In un simile contesto si è «concretizzato», sempre nel mondo del reddito fisso, un altro evento atteso dagli investitori: le aste dei titoli di Stato italiani. Queste non hanno avuto un grande impatto. Il che, a ben vedere, è una notizia positiva. Il loro risultato, infatti, è rientrato in linea di massima nelle previsioni. Cioè: l’esito, soprattutto grazie all’atteso ampliamento dell’operatività del Qe da parte della Bce, è stato soddisfacente, con il Tesoro che ha venduto complessivamente 7,673 miliardi di governativi.
In particolare, il Mef ha collocato 4 miliardi del nuovo benchmark di BTp a 5 anni con rendimento medio lordo allo 0,53% (minimo storico). Discreta la copertura (bid to cover ratio all’1,66) anche sulla vendita del decennale: 2,18 miliardi all’1,48%. Qui, seppure il tasso è diminuito rispetto all’ultima asta (1,82%), lo yield è però risultato superiore alla chiusura di mercoledì (1,41%). Evidentemente, per l’appunto, si fatto sentire il ri-prezzamento conseguente alle attese sulla Fed. Infine, in calo anche il rendimento in asta dei CCTeu: questo si è «fissato» allo 0,59%.
Al di là dei numeri sulle aste italiane, quale però la dinamica dello spread? Quello tra BTp e Bund decennale ha archiviato la giornata in leggero calo a 95 punti base. La restrizione, a ben vedere, è conseguenza più del maggiore rialzo del rendimento del titolo di Berlino che dell’andamento del BTp. Il rendimento di quest’ultimo, infatti, è salito solo fino all’1,5% . Simile l’andamento del differenziale in quel di Madrid. Qui lo spread, seppure in valore assoluto maggiore di quello di Roma per l’attesa sulle elezioni, è rimasto praticamente invariato.
Detto del mondo del reddito fisso, l’attenzione degli operatori si è ovviamente focalizzata anche sulle Borse. Ebbene, ieri i listini sono stati influenzati soprattutto da una variabile: il calo del settore bancario, appesantito dal tonfo di Deutsche Bank.
L’istituto di credito tedesco, nel terzo trimestre dell’anno, ha riportato una perdita di 6 miliardi. Un rosso «monstre» che, unito alla previsione di una pesantissima ristrutturazione, ha indotto al pessimismo gli investitori.

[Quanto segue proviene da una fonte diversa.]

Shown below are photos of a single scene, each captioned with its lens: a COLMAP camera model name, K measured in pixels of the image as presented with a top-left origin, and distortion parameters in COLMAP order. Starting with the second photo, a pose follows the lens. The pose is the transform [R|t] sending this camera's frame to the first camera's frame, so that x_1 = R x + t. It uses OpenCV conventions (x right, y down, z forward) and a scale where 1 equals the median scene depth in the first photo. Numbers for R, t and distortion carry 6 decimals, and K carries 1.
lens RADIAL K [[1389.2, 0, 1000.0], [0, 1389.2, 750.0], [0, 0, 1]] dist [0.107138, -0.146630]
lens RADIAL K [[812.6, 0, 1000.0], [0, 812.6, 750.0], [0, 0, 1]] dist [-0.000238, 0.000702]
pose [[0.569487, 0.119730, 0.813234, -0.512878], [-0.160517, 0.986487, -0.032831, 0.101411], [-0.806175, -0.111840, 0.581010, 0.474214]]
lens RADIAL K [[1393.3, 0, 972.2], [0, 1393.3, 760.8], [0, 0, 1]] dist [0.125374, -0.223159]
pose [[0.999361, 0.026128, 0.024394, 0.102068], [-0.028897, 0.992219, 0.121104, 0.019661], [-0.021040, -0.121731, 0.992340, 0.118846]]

I quali, peraltro, sono stati spaventati da un altro elemento: l’ipotesi, paventata dal capo del Supervisory Board della Bce Daniele Nouy, che la quota massima di titoli governativi di un medesimo Stato in possesso delle banche non possa andare oltre il 25% del capitale regolamentare.
Certo, il vicepresidente della stessa Banca centrale europea Vitor Constancio ha «smontato» la suggestione del collega. E, tuttavia, il senso di smarrimento è rimasto. Tanto che sono fioccate le vendite e lo Stoxx 600 Europe bank ha ceduto l’1,7%. Un andamento al ribasso, complici diverse trimestrali non positive (ad esempio, quella di StMicroelectronics), che ha schiacciato un po’ tutte le Borse. Francoforte ha chiuso in calo dello 0,29% mentre Parigi ha ceduto lo 0,1%. Piazza Affari, la peggiore in Europa, ha invece lasciato sul parterre l’1,07%. Debole infine la stessa Wall Street. Qui, a ben vedere, non ha avuto un grande impatto la variabile della pubblicazione del Pil Usa. Nel terzo trimestre l’economia statunitense è cresciuta dell’1,5%. Un dato, più o meno, in linea con le attese degli esperti. Quegli analisti che evidentemente, in questo momento, guardano molto di più ai fondi di caffè della Fed.